Jacques-Yves Cousteau is impossible to ignore when we talk about the legends of scuba diving. To many people — divers and non-divers alike — he is synonymous with the sport itself, and represents the quintessential scuba diver and underwater explorer. He was even the inspiration for Bill Murray’s character in the 2004 film The Life Aquatic with Steve Zissou. And his favorite dive sites are still some of the world’s best.
Cousteau was born in Gironde, France. Following university studies in Paris, he joined the French Air Force, planning to become a pilot. A car accident, however, altered his destiny, and meant that he didn’t meet the physical requirements, so he transferred to the Navy. While stationed on a vessel in Toulon in the Mediterranean, his friend Philippe Tailliez, lent him an early version of swimming goggles, which he used to explore the local waters. Tailliez also worked with Cousteau on his first documentary film, 18 Meters Deep, made without breathing apparatus.
Cousteau took a keen interest in the underwater world. During World War II, he experimented with a self-contained underwater breathing apparatus (SCUBA), which was easier to use than the oxygen rebreathers that were the only option at the time. Along with Emile Gagnan, he developed the idea of breathing ordinary surface air, compressed and stored in pressurized tanks. It was also during this time that he pioneered underwater documentaries. He became a legend by inventing one of the world’s first underwater cameras able to withstand pressure at depth
Eventually, Cousteau and Gagnan perfected the design of what they called the “aqua-lung,” the predecessor of the modern scuba unit. With this, they, along with Tailliez, conducted several expeditions in the Mediterranean and, eventually, in other parts of the world. In 1950 they leased and modified a decommissioned British minesweeper, which became the famous Calypso. Cousteau conducted his most famous expeditions, depicted in his TV shows and films, on board.

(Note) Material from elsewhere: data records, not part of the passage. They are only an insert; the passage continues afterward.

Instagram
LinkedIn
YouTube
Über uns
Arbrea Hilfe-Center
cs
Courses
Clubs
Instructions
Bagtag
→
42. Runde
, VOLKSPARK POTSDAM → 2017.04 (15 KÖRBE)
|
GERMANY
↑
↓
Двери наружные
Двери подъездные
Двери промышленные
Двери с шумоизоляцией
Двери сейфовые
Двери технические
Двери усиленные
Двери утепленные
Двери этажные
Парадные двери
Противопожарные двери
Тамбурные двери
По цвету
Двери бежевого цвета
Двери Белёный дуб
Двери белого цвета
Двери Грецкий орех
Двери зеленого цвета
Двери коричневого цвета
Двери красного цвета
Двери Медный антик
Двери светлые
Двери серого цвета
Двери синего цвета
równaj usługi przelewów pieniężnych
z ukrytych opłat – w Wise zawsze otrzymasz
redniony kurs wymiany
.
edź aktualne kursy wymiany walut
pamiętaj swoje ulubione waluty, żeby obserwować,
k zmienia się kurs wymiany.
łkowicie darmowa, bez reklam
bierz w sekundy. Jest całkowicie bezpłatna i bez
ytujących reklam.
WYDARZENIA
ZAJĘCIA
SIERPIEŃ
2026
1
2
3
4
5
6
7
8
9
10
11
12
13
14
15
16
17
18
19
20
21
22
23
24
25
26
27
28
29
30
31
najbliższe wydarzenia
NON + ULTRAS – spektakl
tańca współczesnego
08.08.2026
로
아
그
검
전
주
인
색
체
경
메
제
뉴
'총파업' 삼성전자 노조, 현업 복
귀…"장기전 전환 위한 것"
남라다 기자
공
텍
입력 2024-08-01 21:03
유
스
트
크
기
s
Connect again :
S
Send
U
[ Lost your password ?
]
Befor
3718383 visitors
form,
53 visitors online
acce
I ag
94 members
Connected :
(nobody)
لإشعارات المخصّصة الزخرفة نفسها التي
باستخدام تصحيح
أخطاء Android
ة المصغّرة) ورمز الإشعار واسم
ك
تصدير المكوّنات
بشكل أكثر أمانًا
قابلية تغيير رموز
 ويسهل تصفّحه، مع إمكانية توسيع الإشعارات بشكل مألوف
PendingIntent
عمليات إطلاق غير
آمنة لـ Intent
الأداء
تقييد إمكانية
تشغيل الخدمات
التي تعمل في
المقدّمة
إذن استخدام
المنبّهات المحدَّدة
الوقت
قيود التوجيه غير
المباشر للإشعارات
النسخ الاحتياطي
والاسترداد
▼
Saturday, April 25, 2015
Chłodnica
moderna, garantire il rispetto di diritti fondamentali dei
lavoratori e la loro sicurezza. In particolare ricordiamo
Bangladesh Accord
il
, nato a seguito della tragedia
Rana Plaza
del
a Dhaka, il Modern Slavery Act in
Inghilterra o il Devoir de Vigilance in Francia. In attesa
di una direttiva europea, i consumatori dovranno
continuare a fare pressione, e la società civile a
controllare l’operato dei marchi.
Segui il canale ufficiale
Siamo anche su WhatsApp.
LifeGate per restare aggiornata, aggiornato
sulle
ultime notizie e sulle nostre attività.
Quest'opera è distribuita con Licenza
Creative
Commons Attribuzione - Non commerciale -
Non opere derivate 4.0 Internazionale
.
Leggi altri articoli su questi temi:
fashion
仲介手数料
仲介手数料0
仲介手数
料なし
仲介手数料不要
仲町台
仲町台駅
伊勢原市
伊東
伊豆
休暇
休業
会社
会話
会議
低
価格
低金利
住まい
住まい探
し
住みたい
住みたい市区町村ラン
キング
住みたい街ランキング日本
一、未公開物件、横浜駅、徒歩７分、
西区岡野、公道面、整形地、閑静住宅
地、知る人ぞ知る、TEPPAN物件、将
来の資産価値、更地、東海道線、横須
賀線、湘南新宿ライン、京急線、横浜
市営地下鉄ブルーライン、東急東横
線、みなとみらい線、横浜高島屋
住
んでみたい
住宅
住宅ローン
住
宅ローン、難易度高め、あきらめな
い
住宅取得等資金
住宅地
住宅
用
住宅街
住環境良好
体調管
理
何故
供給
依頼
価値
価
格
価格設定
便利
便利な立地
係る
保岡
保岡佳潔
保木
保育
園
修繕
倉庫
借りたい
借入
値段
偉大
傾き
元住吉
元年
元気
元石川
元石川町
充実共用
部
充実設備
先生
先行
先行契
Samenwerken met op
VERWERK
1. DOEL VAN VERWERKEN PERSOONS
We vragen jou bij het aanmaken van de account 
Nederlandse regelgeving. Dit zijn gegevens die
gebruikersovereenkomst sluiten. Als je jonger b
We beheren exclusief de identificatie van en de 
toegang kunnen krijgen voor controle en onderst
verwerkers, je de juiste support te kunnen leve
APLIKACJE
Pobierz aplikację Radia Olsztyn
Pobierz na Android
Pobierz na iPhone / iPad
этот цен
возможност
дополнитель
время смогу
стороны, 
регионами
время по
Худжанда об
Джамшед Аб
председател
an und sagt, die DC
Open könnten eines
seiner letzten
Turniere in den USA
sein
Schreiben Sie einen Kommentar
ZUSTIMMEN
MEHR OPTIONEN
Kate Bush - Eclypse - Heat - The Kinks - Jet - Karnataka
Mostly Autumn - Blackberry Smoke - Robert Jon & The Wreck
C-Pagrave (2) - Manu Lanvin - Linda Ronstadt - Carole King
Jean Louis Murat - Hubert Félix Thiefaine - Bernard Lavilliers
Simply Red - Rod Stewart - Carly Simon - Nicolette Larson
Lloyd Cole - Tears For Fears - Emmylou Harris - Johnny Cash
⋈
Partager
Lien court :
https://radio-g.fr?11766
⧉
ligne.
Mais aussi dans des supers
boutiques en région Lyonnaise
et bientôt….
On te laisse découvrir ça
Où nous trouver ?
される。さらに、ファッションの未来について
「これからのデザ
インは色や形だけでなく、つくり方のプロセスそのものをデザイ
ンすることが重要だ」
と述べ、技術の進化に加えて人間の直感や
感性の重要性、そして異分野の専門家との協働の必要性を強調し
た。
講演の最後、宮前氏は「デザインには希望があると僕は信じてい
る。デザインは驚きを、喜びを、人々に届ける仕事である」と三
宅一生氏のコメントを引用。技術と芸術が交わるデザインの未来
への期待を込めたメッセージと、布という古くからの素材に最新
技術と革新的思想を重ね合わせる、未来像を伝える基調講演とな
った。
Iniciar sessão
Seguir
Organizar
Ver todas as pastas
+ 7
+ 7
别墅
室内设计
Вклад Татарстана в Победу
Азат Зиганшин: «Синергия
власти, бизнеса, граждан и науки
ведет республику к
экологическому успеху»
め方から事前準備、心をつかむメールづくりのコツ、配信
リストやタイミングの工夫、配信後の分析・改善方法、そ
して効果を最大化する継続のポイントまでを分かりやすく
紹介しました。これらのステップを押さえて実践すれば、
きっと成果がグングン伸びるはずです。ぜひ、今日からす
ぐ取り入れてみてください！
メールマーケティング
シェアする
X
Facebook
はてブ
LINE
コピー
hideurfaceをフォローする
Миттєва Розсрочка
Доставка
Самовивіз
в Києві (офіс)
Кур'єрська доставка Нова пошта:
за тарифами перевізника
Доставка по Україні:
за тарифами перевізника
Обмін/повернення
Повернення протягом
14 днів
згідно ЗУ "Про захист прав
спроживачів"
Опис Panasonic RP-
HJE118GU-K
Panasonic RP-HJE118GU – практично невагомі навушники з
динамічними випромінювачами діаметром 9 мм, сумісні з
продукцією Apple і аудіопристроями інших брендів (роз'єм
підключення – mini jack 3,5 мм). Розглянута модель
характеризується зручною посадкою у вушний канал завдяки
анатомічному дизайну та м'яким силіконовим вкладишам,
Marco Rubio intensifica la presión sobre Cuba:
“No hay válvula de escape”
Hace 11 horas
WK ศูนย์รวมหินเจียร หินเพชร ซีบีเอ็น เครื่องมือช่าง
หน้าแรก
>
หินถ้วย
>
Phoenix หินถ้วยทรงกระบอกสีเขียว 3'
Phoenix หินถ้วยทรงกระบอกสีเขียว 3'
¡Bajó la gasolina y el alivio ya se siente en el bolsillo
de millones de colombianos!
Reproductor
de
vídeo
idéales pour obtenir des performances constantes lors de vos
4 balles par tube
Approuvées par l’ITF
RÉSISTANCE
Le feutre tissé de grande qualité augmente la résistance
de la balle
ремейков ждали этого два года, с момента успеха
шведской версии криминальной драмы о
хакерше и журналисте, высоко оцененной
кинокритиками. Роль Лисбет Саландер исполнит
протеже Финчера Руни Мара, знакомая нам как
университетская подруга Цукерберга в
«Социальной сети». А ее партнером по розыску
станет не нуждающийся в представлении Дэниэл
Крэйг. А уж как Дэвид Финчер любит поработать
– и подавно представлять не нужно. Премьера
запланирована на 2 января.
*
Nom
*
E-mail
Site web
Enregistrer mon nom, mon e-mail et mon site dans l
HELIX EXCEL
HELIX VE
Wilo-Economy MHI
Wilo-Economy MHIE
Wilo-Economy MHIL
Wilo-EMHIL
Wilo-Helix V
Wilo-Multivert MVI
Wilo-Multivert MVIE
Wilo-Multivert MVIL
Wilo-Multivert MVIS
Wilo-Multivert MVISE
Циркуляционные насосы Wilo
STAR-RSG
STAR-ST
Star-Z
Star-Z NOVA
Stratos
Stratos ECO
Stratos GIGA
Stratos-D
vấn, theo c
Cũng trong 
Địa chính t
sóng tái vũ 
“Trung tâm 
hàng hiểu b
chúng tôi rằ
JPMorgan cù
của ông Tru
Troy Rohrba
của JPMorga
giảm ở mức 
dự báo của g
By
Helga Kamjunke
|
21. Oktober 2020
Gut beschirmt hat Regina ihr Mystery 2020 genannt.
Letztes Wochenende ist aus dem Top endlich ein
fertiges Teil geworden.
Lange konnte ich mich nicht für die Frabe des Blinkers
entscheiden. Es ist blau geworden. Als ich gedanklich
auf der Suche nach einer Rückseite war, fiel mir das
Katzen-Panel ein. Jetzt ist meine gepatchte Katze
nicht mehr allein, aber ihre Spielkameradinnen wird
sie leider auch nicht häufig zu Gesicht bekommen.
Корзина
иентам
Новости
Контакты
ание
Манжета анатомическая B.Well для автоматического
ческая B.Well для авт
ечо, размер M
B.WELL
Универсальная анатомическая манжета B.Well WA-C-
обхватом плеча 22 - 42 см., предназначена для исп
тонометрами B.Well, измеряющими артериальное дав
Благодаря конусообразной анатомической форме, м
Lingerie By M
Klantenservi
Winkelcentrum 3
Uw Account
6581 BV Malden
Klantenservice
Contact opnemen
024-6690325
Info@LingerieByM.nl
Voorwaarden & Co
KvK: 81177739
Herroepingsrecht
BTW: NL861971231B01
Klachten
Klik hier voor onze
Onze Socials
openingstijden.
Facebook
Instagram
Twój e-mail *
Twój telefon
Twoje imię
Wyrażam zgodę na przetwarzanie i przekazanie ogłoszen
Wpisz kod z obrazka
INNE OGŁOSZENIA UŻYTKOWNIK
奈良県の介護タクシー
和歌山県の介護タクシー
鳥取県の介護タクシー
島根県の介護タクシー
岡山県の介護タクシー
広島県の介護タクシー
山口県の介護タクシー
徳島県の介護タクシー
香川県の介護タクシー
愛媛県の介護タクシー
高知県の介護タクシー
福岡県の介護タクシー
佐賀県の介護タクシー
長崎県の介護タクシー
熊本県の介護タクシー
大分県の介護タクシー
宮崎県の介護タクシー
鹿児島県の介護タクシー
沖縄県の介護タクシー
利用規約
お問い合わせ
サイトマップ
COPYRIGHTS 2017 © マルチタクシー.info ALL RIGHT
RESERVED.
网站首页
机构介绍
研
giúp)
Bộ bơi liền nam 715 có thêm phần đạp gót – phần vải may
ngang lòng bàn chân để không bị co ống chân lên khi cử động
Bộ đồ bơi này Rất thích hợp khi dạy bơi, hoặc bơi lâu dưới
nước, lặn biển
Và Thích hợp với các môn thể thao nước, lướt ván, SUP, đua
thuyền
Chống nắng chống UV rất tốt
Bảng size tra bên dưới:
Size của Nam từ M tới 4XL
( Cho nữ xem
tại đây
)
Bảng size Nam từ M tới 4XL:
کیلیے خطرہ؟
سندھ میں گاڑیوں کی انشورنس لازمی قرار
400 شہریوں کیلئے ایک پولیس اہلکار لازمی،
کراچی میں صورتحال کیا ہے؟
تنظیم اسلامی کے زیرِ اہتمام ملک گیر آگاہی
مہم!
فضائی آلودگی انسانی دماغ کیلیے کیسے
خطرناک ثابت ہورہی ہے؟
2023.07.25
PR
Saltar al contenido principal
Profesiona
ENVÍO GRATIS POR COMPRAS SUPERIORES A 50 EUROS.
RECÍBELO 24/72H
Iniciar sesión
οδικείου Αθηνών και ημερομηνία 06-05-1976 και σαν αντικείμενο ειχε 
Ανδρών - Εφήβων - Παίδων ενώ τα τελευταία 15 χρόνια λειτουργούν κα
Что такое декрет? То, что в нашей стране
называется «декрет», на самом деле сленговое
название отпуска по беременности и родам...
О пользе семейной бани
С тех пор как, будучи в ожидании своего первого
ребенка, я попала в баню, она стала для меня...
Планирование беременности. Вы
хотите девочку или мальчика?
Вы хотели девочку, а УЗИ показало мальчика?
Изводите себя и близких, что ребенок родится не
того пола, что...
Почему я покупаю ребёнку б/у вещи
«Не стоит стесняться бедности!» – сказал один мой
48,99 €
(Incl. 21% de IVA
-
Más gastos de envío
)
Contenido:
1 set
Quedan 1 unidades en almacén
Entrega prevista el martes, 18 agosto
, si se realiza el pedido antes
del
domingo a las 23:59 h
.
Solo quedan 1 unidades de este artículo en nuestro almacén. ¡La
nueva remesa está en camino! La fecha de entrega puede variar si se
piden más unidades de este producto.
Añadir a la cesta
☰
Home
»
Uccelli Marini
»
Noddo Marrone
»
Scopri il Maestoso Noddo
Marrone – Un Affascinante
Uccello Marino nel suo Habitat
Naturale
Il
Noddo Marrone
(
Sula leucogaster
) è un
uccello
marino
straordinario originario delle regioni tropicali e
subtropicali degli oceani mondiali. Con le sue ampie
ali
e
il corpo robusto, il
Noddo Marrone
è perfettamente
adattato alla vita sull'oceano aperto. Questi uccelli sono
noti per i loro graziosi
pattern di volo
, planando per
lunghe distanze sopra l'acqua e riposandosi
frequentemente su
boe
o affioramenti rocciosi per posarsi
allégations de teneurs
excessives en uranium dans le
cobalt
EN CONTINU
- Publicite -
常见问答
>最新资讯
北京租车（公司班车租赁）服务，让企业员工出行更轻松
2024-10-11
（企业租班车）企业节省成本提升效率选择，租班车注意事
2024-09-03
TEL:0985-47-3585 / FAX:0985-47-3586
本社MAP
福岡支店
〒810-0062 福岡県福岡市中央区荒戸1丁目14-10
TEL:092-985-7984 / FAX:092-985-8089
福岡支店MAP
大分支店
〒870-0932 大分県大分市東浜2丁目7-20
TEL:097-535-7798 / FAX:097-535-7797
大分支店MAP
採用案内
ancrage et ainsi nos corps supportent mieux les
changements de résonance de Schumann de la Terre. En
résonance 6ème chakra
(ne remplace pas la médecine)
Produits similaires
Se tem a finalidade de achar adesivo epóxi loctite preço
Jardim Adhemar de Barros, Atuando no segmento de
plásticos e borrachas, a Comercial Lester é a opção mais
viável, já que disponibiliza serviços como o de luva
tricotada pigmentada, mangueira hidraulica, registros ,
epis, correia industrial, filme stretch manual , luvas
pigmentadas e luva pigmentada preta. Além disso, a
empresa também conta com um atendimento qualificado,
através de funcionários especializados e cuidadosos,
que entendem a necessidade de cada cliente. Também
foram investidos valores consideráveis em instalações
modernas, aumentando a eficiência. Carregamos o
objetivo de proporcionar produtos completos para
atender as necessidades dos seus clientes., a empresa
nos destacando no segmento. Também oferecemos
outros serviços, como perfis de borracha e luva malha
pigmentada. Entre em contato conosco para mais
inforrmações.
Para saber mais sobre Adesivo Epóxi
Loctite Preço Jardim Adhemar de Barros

Cousteau and his teams were among the first to dive in places such as the Red Sea and the Sea of Cortez. They both discovered and re-discovered many long-lost wrecks. Cousteau also fathered four children during his two marriages. Several of them, as well as several grandchildren, went on to become underwater explorers.
In the 1980s, Cousteau became increasingly concerned about the state of the world’s oceans. Many of his articles, books, and TV productions took on an environmental message, urging better protection of the oceans. He continued this work until his death in Paris in 1997.
Controversy surrounding Cousteau
As can be expected with someone as well known as Cousteau, his life was not without controversy. Other submarine explorers have accused him of stealing the world’s attention, and perhaps not sharing the limelight with other, equally deserving, explorers. He also tended to keep his discoveries to himself. Famous examples include several wrecks, such as the Thistlegorm. Other controversy involves practices early in his work that are not what we’d consider sustainable or ethical today. Cousteau himself acknowledged this controversy, stating that when he first undertook marine exploration, many common practices were based on ignorance, but that he, as others, changed these practices once they understood the ramifications.
The most common controversy surrounding Cousteau centers on his mantle as the “inventor of scuba diving.”
No one person can lay claim to inventing scuba diving though, as modern scuba is the result of the work of many pioneers, of whom Cousteau was definitely one. However, Cousteau said himself that he did not invent the aqua-lung alone. He readily acknowledged that other experiments were going on elsewhere in the world.
Whatever you think of Jacques-Yves Cousteau, it’s difficult to argue that modern scuba diving would be anything like it is today without him. Through inventing the aqua-lung and popularizing a sport that’s piqued the world’s curiosity ever since, Cousteau’s contributions are indisputable.